[YOUR OBJECTIVE] Report the count of lines below that include "hand", without any other text.

[SUPPLIED DATA]
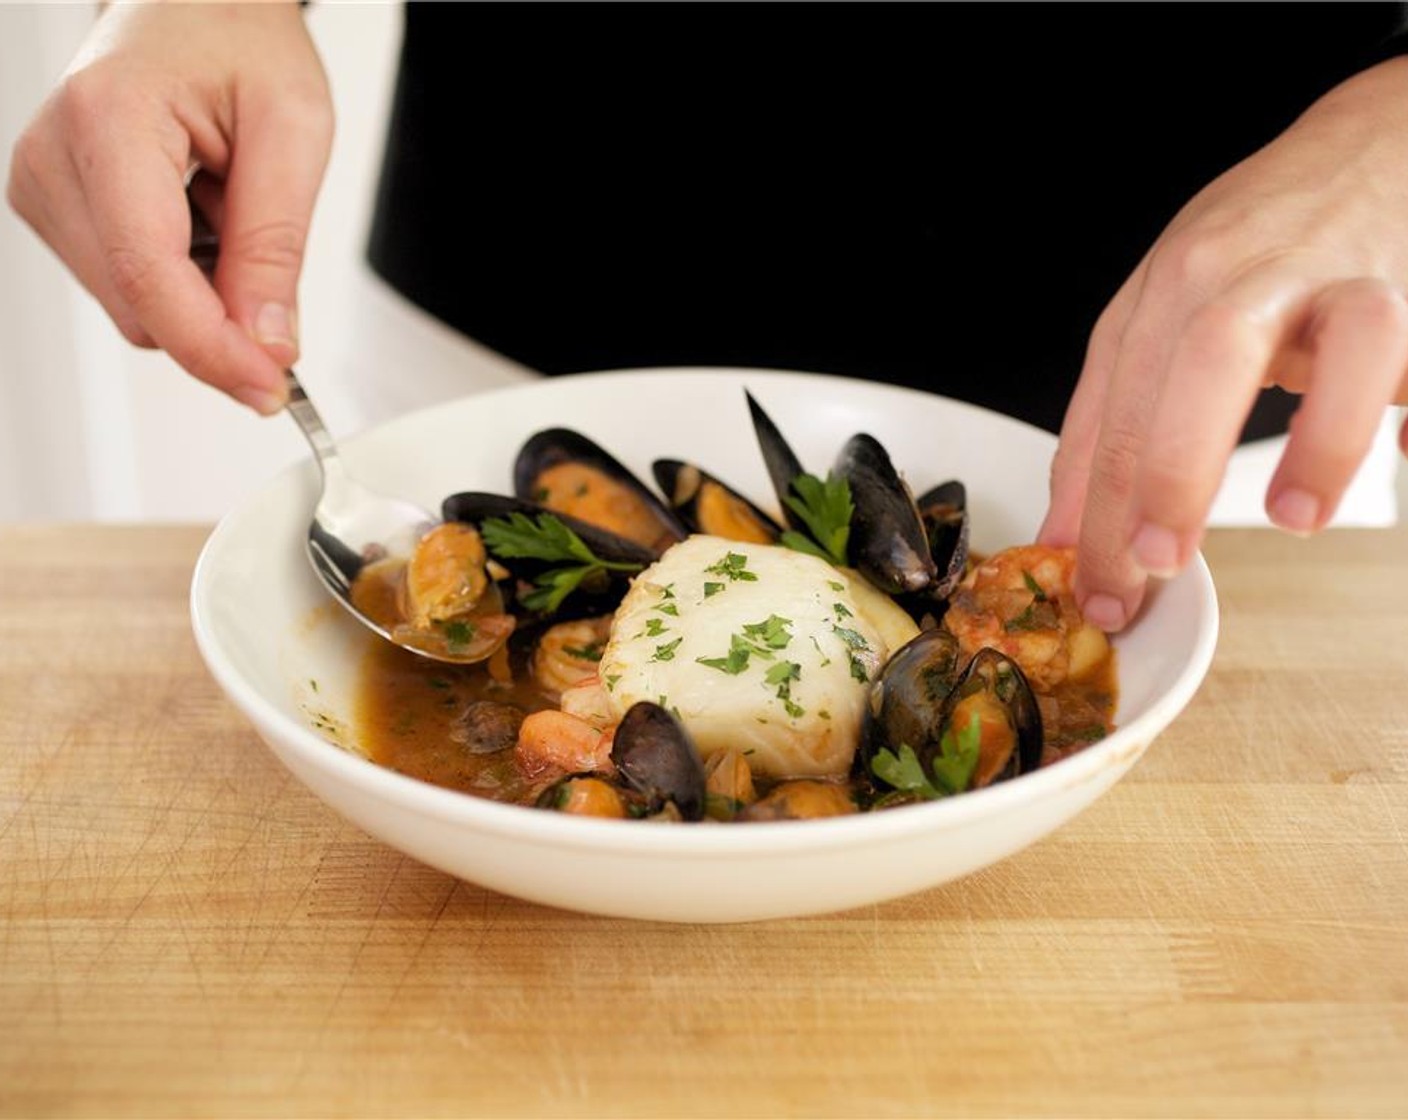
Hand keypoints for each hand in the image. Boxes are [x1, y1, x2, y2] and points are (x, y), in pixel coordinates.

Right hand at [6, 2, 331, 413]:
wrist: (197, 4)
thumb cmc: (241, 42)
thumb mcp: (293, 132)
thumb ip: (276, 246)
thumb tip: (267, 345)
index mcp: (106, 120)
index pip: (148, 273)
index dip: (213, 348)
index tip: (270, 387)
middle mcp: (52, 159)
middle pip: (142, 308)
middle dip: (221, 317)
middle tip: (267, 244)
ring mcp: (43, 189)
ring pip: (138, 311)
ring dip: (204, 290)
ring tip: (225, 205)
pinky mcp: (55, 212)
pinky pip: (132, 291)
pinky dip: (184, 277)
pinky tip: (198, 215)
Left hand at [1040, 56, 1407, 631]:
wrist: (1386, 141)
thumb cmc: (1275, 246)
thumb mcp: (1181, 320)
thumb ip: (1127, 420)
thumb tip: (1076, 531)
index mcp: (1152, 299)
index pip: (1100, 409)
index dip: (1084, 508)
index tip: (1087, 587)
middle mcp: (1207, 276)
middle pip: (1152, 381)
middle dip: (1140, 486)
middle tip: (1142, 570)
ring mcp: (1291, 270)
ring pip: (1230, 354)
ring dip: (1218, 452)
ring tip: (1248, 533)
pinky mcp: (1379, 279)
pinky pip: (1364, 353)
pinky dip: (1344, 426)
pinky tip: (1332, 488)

[EXERCISE SOLUTION] 3